▸ **GOAL OF THE EXERCISE**
From the forum thread about S hooks below, pull out the passage that begins with "if I had it" and runs up to and including "system? thank you!", copying it word for word.

▸ **EXTRACT PROVIDED**
# Art/Object Issues > Collections Care >  S Hooks

## T. Ashley McGrew

*Just wanted to post this info from Dustin on the list serve about a source for S - Hooks 


*Just thought I would share a resource for s hooks and about any other type of hook imaginable, http://www.mightyhook.com. Mightyhook recently did a custom order of art rack hooks for us and I was really impressed by the quality of the product, the service and the price (about 20% of the price quoted by a storage system company).
If any one is interested I believe the part # created was 312SS-LV-90-HDM.

----------


## JasonO

I bought a box of standard s-hook style mighty hooks for art storage and here's what they look like:

Mighty Hook.jpg

if I had it to do again, I would have obviously custom ordered them with a narrower "s" to fit better on the rolling screens and shorter. But since a box of 1500 only cost $65 it isn't a big deal.

----------


## Rodneyna

T. Ashley, I have called about the part number to get specs on the s hooks you had made. They have been unable to find the product. Could you pass on the dimensions that have worked for your rack system? thank you!

▸ **SUPPLIED INFORMATION**
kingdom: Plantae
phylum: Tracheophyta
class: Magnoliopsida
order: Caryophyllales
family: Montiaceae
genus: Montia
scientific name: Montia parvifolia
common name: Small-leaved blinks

==

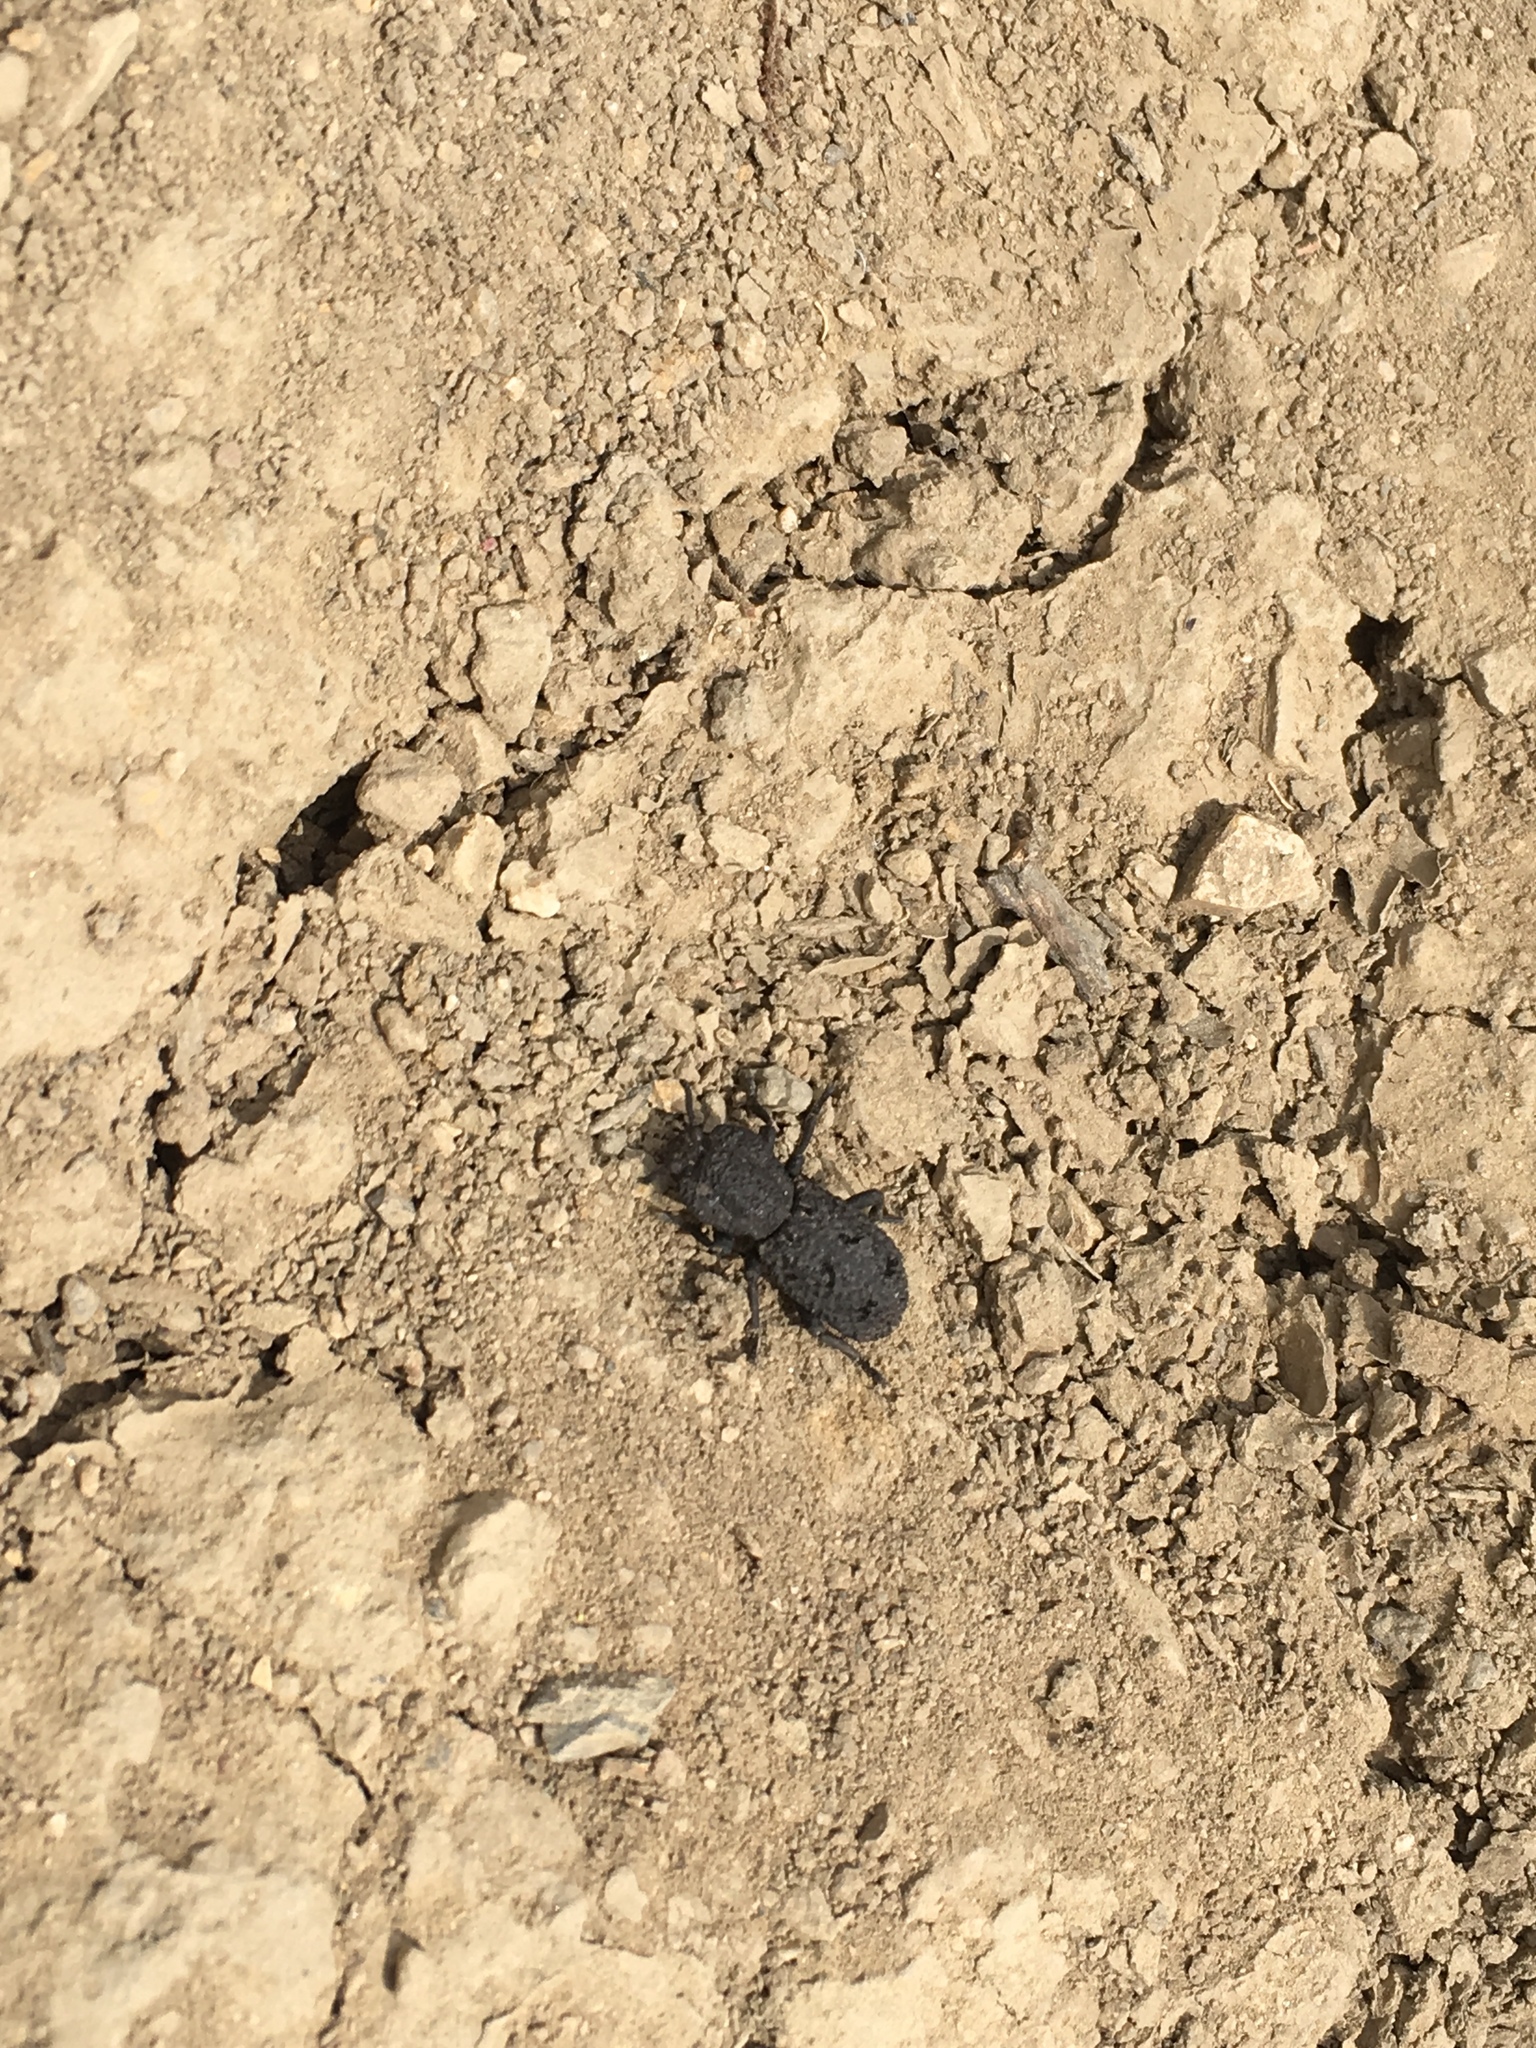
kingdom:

▸ **WRITTEN RESPONSE**
if I had it to do again, I would have obviously custom ordered them with a narrower "s" to fit better on the rolling screens and shorter. But since a box of 1500 only cost $65 it isn't a big deal.

----------


## Rodneyna

T. Ashley, I have called about the part number to get specs on the s hooks you had made. They have been unable to find the product. Could you pass on the dimensions that have worked for your rack system? thank you!